We’ve been holding global days of coordinated actions. Check out DayToCloseBases.org. We’ve been building up chapters of World BEYOND War, which has activists in 203 countries, so the Pentagon can brag all it likes about 175.
In the U.S. the situation is basically like that in Europe only more so. The liberal position is to support a minimal safety net plus massive unlimited military spending, to oppose war in Gaza, and to support massive war-making in Ukraine, to oppose Trump but not so much the things he does.
Recently there were rallies all over the United States on the day that Trump celebrated militarism with a weapons parade. The protest rallies were everywhere except Washington, so as to avoid appearing to actually oppose a weapons parade.
There’s potential to build a bigger peace movement out of opposition to new wars that Democrats don’t associate with Biden and that Trump promised his supporters he would not wage.
There’s also potential to find stronger activism in opposition to the massive shifting of resources from everything else to war — something being imposed on other NATO members even more harshly than on the United States itself. This is something we can all work on together.

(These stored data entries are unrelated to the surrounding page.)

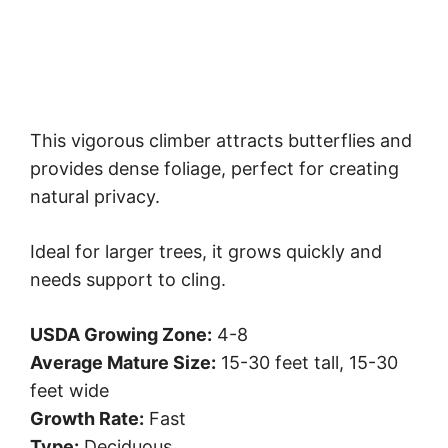
This vigorous climber attracts butterflies and
provides dense foliage, perfect for creating
natural privacy.
Ideal for larger trees, it grows quickly and
needs support to cling.
USDA Growing Zone:
4-8
Average Mature Size:
15-30 feet tall, 15-30
feet wide
Growth Rate:
Fast
Type:
Deciduous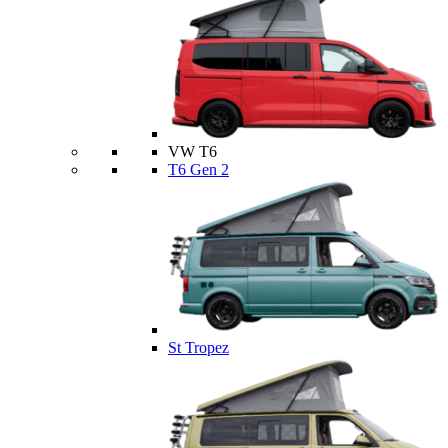
VW T6
T6 Gen 2
St Tropez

There’s also potential in the growing support for neutrality — something Switzerland will hold a very flawed vote on next year. Recently Spain tried to claim it was an independent country entitled to decide for itself how to spend its money. The way to actually do that involves withdrawal from NATO.
There’s also potential in expanding the opposition to the war on Gaza to include opposition to the entire war industry.
But ultimately, to succeed, we will have to overcome the belief that war can ever be justified, and the fear that particular foreign nations want war because they’re not quite human. You know who else has awful governments and fantastic people? Russia and China. We have to work with those people toward the understanding that the enemy is not each other. The enemy is allowing oneself to be manipulated by fear.
I don’t see any fear here today. No to NATO. Yes to Peace. Stop Ramstein!